Conversation Context

Maintain conversation history for context-aware responses:
class ConversationalVoiceAgent {
    private var conversationContext: [Message] = []

    struct Message {
        let role: String
        let content: String
    }

    func processWithContext(_ audioData: Data) async throws -> VoiceAgentResult {
        // Transcribe
        let transcription = try await RunAnywhere.voiceAgentTranscribe(audioData)

        // Add to context
        conversationContext.append(Message(role: "user", content: transcription))

        // Build context prompt
        let contextPrompt = conversationContext
            .suffix(10)  // Last 10 messages
            .map { "\($0.role): \($0.content)" }
            .joined(separator: "\n")

        // Generate response with context
        let response = try await RunAnywhere.voiceAgentGenerateResponse(contextPrompt)
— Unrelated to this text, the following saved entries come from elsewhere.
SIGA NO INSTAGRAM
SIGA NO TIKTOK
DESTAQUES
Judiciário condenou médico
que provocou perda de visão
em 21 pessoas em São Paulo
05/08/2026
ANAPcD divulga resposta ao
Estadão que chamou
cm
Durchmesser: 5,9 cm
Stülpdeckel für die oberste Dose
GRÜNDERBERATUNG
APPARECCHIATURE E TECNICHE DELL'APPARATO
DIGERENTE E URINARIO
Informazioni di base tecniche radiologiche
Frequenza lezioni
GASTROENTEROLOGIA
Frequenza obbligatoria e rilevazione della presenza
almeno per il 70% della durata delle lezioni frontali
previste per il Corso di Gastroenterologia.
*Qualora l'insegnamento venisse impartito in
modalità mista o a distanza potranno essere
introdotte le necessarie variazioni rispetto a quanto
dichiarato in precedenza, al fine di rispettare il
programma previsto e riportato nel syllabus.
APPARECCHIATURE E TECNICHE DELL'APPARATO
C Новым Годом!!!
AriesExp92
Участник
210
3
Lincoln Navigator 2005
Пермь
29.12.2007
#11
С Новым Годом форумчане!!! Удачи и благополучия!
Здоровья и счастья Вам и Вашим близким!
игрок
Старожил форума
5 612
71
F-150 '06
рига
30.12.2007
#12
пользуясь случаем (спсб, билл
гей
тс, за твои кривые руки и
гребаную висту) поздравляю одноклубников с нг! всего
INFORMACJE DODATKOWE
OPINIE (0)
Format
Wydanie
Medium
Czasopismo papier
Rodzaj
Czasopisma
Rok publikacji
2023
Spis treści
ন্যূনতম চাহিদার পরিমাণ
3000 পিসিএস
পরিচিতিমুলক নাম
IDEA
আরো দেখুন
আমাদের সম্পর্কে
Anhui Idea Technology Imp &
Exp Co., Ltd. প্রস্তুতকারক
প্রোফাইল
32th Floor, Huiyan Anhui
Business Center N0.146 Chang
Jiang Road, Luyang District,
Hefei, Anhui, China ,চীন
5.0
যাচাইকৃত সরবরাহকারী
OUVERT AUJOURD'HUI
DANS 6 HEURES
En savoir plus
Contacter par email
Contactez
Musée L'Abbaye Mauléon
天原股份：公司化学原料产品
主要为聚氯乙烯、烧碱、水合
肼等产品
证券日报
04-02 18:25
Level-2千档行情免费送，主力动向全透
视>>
        // Add response to context
        conversationContext.append(Message(role: "assistant", content: response))

        // Synthesize
        let audio = try await RunAnywhere.voiceAgentSynthesizeSpeech(response)

        return VoiceAgentResult(
            speechDetected: true,
            transcription: transcription,
            response: response,
            synthesizedAudio: audio
        )
    }

    func clearContext() {
        conversationContext.removeAll()
    }
}

Error Handling

do {
    try await RunAnywhere.initializeVoiceAgent(config)
    let result = try await RunAnywhere.processVoiceTurn(audioData)
} catch let error as SDKError {
    switch error.code {
    case .notInitialized:
        print("Initialize voice agent first")
    case .modelNotFound:
        print("Required model not loaded")
    case .processingFailed:
        print("Processing failed: \(error.message)")
    default:
        print("Error: \(error)")
    }
}

Cleanup

Always clean up when done:
await RunAnywhere.cleanupVoiceAgent()

Best Practices

Load all models during app initialization to avoid delays during conversation.
Properly handle audio session interruptions (phone calls, etc.).
Show clear visual indicators for listening, processing, and speaking states.
Implement graceful error recovery to maintain conversation flow.